Work to be completed
All entries below are to be written out again exactly, but no picture is to be copied.
------ Entries supplied
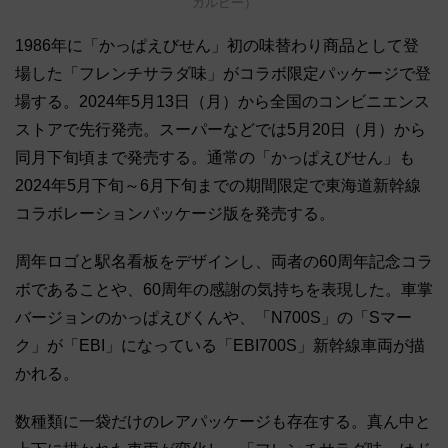
カルビー）
1986年に「かっぱえびせん」初の味替わり商品として登
場した「フレンチサラダ味」がコラボ限定パッケージで登
場する。2024年5月13日（月）から全国のコンビニエンス
ストアで先行発売。スーパーなどでは5月20日（月）から
同月下旬頃まで発売する。通常の「かっぱえびせん」も
2024年5月下旬～6月下旬までの期間限定で東海道新幹線
コラボレーションパッケージ版を発売する。
周年ロゴと駅名看板をデザインし、両者の60周年記念コラ
ボであることや、60周年の感謝の気持ちを表現した。車掌
バージョンのかっぱえびくんや、「N700S」の「Sマー
ク」が「EBI」になっている「EBI700S」新幹線車両が描
かれる。
数種類に一袋だけのレアパッケージも存在する。真ん中と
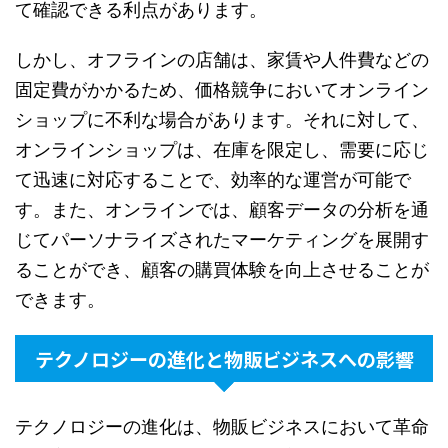
て確認できる利点があります。
しかし、オフラインの店舗は、家賃や人件費などの
固定費がかかるため、価格競争においてオンライン
ショップに不利な場合があります。それに対して、
オンラインショップは、在庫を限定し、需要に応じ
て迅速に対応することで、効率的な運営が可能で
す。また、オンラインでは、顧客データの分析を通
じてパーソナライズされたマーケティングを展開す
ることができ、顧客の購買体験を向上させることが
できます。
テクノロジーの進化と物販ビジネスへの影響
テクノロジーの進化は、物販ビジネスにおいて革命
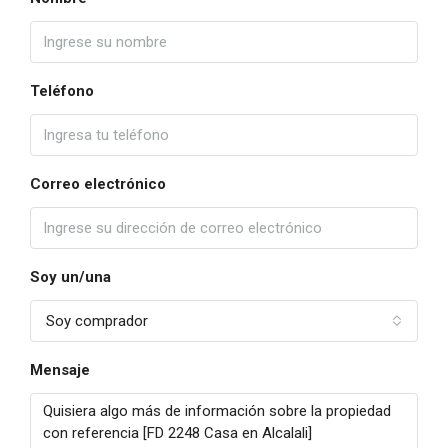
Teléfono
Correo electrónico
Soy un/una
Soy comprador
Mensaje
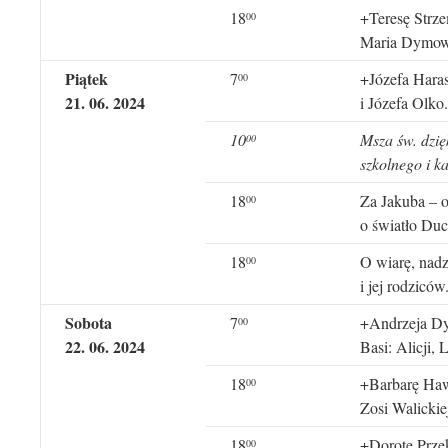
18
+Teresę Strze
00
Maria Dymow
Piątek
7
+Józefa Haras
0
0
21
. 0
6
. 202
4
i Józefa Olko.
10
Msza św. dzię
00
szkolnego i k
18
Za Jakuba – o
00
o światło Du
18
O wiarę, nadzi
00
i jej rodziców
Sobota
7
+Andrzeja Dyj
00
22
. 0
6
. 202
4
Basi: Alicji,
18
+Barbarę Hawr
00
Zosi Walickie
18
+Dorotę Prze
00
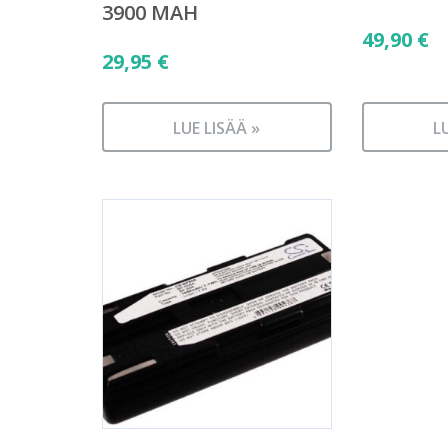
3900 MAH
49,90
€
29,95
€
LUE LISÄÄ »
L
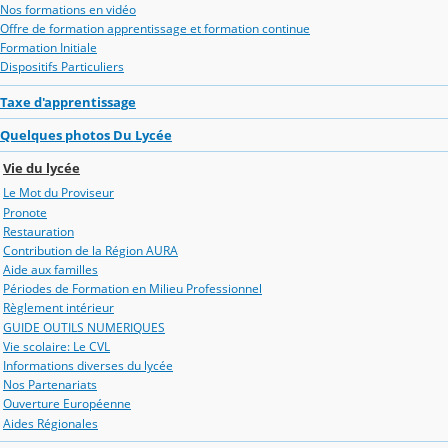
Nos formations en vidéo
Offre de formation apprentissage et formation continue
Formation Initiale
Dispositifs Particuliers
Taxe d'apprentissage
Quelques photos Du Lycée
Vie du lycée
Le Mot du Proviseur
Pronote
Restauration
Contribution de la Région AURA
Aide aux familles
Périodes de Formation en Milieu Professionnel
Règlement intérieur
GUIDE OUTILS NUMERIQUES
Vie scolaire: Le CVL
Informations diverses du lycée
Nos Partenariats
Ouverture Européenne
Aides Régionales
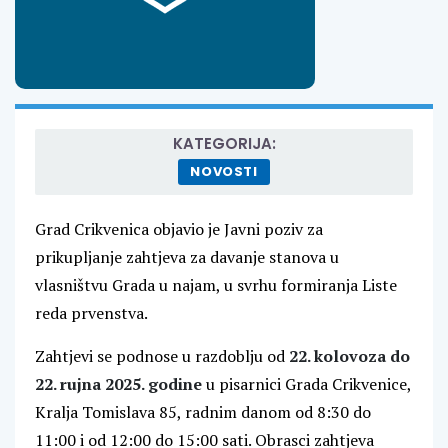
KATEGORIJA:
NOVOSTI
Grad Crikvenica objavio je Javni poziv za
prikupljanje zahtjeva za davanje stanova u
vlasništvu Grada u najam, u svrhu formiranja Liste
reda prvenstva.
Zahtjevi se podnose u razdoblju od
22. kolovoza do
22. rujna 2025. godine
u pisarnici Grada Crikvenice,
Kralja Tomislava 85, radnim danom od 8:30 do
11:00 i od 12:00 do 15:00 sati. Obrasci zahtjeva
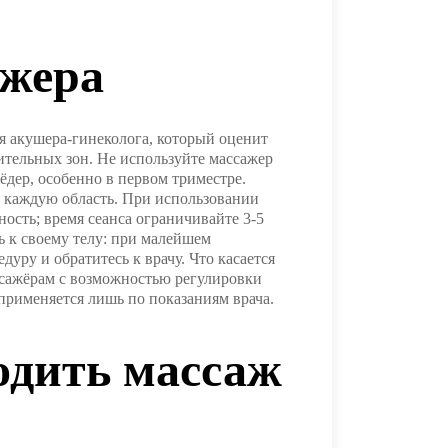
ажера
я акушера-гинеколога, который оценит
ительных зон. Не используйте массажер
ёдер, особенно в первом триместре.
а каждую область. При использовании
сть; время сеанса ограничивайте 3-5
 к своему телу: при малейшем
уру и обратитесь к врачу. Что касается
ссажёрам с возможностью регулировки
применяется лишь по показаниям врача.
одить массаж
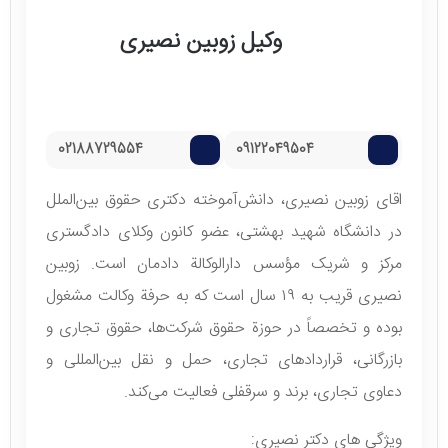
وکیل زوبین نصیری
02188729554
09122049504
اقای زوبین نصیری، دانش‌آموخته دکتری حقوق بین‌الملل
در دانشگاه شهید بهشتی، عضو کانون وکلای دادگستری
مرکز و شریک مؤسس دارالوکالة دادمان است. زوبین
نصیری قریب به ۱۹ سال است که به حرفة وکالت مشغول
بوده و تخصصاً در حوزة حقوق شرکت‌ها، حقوق تجاری و
بازرگانی، قراردادهای تجاری، حمل و نقل بین‌المللی و
دعاوی تجاری، برند و سرقفلی فعالیت می‌کند.
ویژگی های دکتر نصیری:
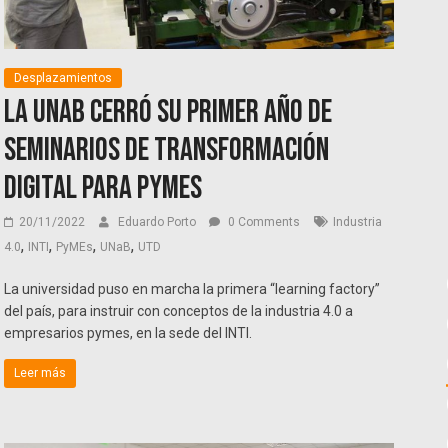
Desplazamientos
La UNaB cerró su primer año de
seminarios de transformación
digital para PyMEs
20/11/2022
Eduardo Porto
0 Comments
Industria
,
,
,
,
4.0
INTI
PyMEs
UNaB
UTD
La universidad puso en marcha la primera “learning factory”
del país, para instruir con conceptos de la industria 4.0 a
empresarios pymes, en la sede del INTI.
Leer más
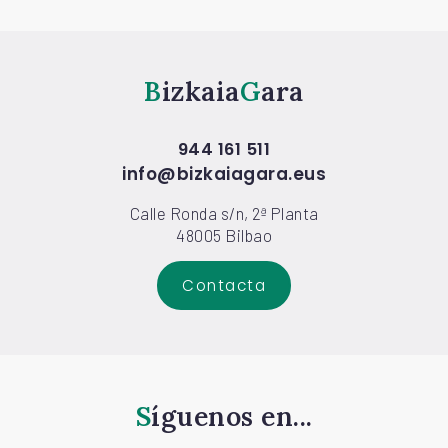
Bizkaia
Gara
944 161 511
info@bizkaiagara.eus
Calle Ronda s/n, 2ª Planta
48005 Bilbao
Contacta
Síguenos en...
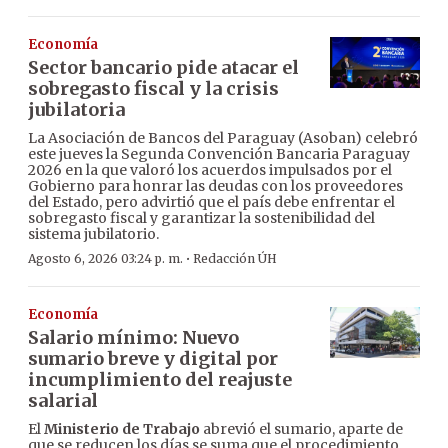
Economía
Sector bancario pide atacar el
sobregasto fiscal y la crisis
jubilatoria
La Asociación de Bancos del Paraguay (Asoban) celebró
este jueves la Segunda Convención Bancaria Paraguay
2026 en la que valoró los acuerdos impulsados por el
Gobierno para honrar las deudas con los proveedores
del Estado, pero advirtió que el país debe enfrentar el
sobregasto fiscal y garantizar la sostenibilidad del
sistema jubilatorio.
·
Agosto 6, 2026 03:24 p. m.
Redacción ÚH
Economía
Salario mínimo: Nuevo
sumario breve y digital por
incumplimiento del reajuste
salarial
El
Ministerio de Trabajo
abrevió el sumario, aparte de
que se reducen los días se suma que el procedimiento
------------
Output of the task
カルビー）
1986年に「かっぱえびせん」初の味替わり商品として登
場した「フレンチサラダ味」がコラボ限定パッケージで登
場する。2024年5月13日（月）から全国のコンビニエンス
ストアで先行発売。スーパーなどでは5月20日（月）から
同月下旬頃まで発売する。通常の「かっぱえびせん」も
2024年5月下旬～6月下旬までの期間限定で東海道新幹線
コラボレーションパッケージ版を発売する。
周年ロゴと駅名看板をデザインし、両者の60周年記念コラ
ボであることや、60周年の感謝の気持ちを表現した。車掌
バージョンのかっぱえびくんや、「N700S」の「Sマー
ク」が「EBI」になっている「EBI700S」新幹線車両が描
かれる。
数種類に一袋だけのレアパッケージも存在する。真ん中と
て確認できる利点があります。
しかし、オフラインの店舗は、家賃や人件費などの
固定費がかかるため、価格競争においてオンライン
ショップに不利な場合があります。それに対して、
オンラインショップは、在庫を限定し、需要に応じ
て迅速に対応することで、効率的な運営が可能で
す。また、オンラインでは、顧客データの分析を通
じてパーソナライズされたマーケティングを展開す
ることができ、顧客の購買体験を向上させることが
できます。
テクノロジーの進化と物販ビジネスへの影響
テクノロジーの進化は、物販ビジネスにおいて革命
Teléfono
Correo electrónico
Soy un/una
Soy comprador
Mensaje
18
+Teresę Strze
00
Maria Dymow
Piątek
7
+Józefa Haras
0
0
21
. 0
6
. 202
4
i Józefa Olko.
10
Msza św. dzię
00
szkolnego i k
18
Za Jakuba – o
00
o światło Du
18
O wiarę, nadzi
00
i jej rodziców
Sobota
7
+Andrzeja Dyj
00
22
. 0
6
. 202
4
Basi: Alicji,
18
+Barbarę Hawr
00
Zosi Walickie
18
+Dorotę Prze
00
3900 MAH
49,90
€
29,95
€
LUE LISÄÄ »
L
Nos formations en vidéo
Offre de formation apprentissage et formation continue
Formation Initiale
Dispositifs Particuliers
Taxe d'apprentissage
Quelques photos Du Lycée
Vie du lycée
Le Mot du Proviseur
Pronote
Restauration
Contribution de la Région AURA
Aide aux familles
Périodes de Formation en Milieu Professionnel
Règlement intérieur
GUIDE OUTILS NUMERIQUES
Vie scolaire: Le CVL
Informations diverses du lycée
Nos Partenariats
Ouverture Européenne
Aides Régionales
KATEGORIJA:
NOVOSTI
Grad Crikvenica objavio je Javni poziv za
prikupljanje zahtjeva za davanje stanova u
vlasništvu Grada u najam, u svrhu formiranja Liste
reda prvenstva.
Zahtjevi se podnose u razdoblju od
22. kolovoza do
22. rujna 2025. godine
u pisarnici Grada Crikvenice,
Kralja Tomislava 85, radnim danom od 8:30 do
11:00 i od 12:00 do 15:00 sati. Obrasci zahtjeva
ажера
я акушера-гинеколога, который оценит
ительных зон. Не используйте массажер
ёдер, особенно в первом триместре.
а каждую область. При использовании
сть; время сеанса ограничивайте 3-5
 к своему телу: при малейшем
уру и обратитесь к врачу. Что касается
ссажёрам с возможностью регулировки
применяется лишь по показаниям врача.
одить массаж
وکیل زوبین نصیری
02188729554
09122049504
اقای زوبین نصیری، دانش‌آموخته دکتری حقوق بین‌الملل
در دانشگاه شهید بهشتی، عضو کانون وکلای دادگستری
مرکز و شریک مؤسس دارالوکالة دادمان است. زوبین
نصیری قریب به ۱۹ سال است که به حرفة وکالت مشغول
بوده و تخصصاً در حوزة حقوق شرکت‌ها، حقوق تجاری و
بازرگانی، قراردادهای تجاری، حمل و نقل بین‌المللی و
دعاوی تجاری، برند و سرقفلی فعالیت می‌کند.
ویژگی های دکتر نصیری:
Desplazamientos
La UNaB cerró su primer año de
seminarios de transformación
digital para PyMEs
20/11/2022
Eduardo Porto
0 Comments
Industria
,
,
,
,
4.0
INTI
PyMEs
UNaB
UTD
La universidad puso en marcha la primera “learning factory”
del país, para instruir con conceptos de la industria 4.0 a
empresarios pymes, en la sede del INTI.
Leer más
Bizkaia
Gara
944 161 511
info@bizkaiagara.eus
Calle Ronda s/n, 2ª Planta
48005 Bilbao
Contacta
Síguenos en...
Economía
Sector bancario pide atacar el
sobregasto fiscal y la crisis
jubilatoria
La Asociación de Bancos del Paraguay (Asoban) celebró
este jueves la Segunda Convención Bancaria Paraguay
2026 en la que valoró los acuerdos impulsados por el
Gobierno para honrar las deudas con los proveedores
del Estado, pero advirtió que el país debe enfrentar el
sobregasto fiscal y garantizar la sostenibilidad del
sistema jubilatorio.
·
Agosto 6, 2026 03:24 p. m.
Redacción ÚH
Economía
Salario mínimo: Nuevo
sumario breve y digital por
incumplimiento del reajuste
salarial
El
Ministerio de Trabajo
abrevió el sumario, aparte de
que se reducen los días se suma que el procedimiento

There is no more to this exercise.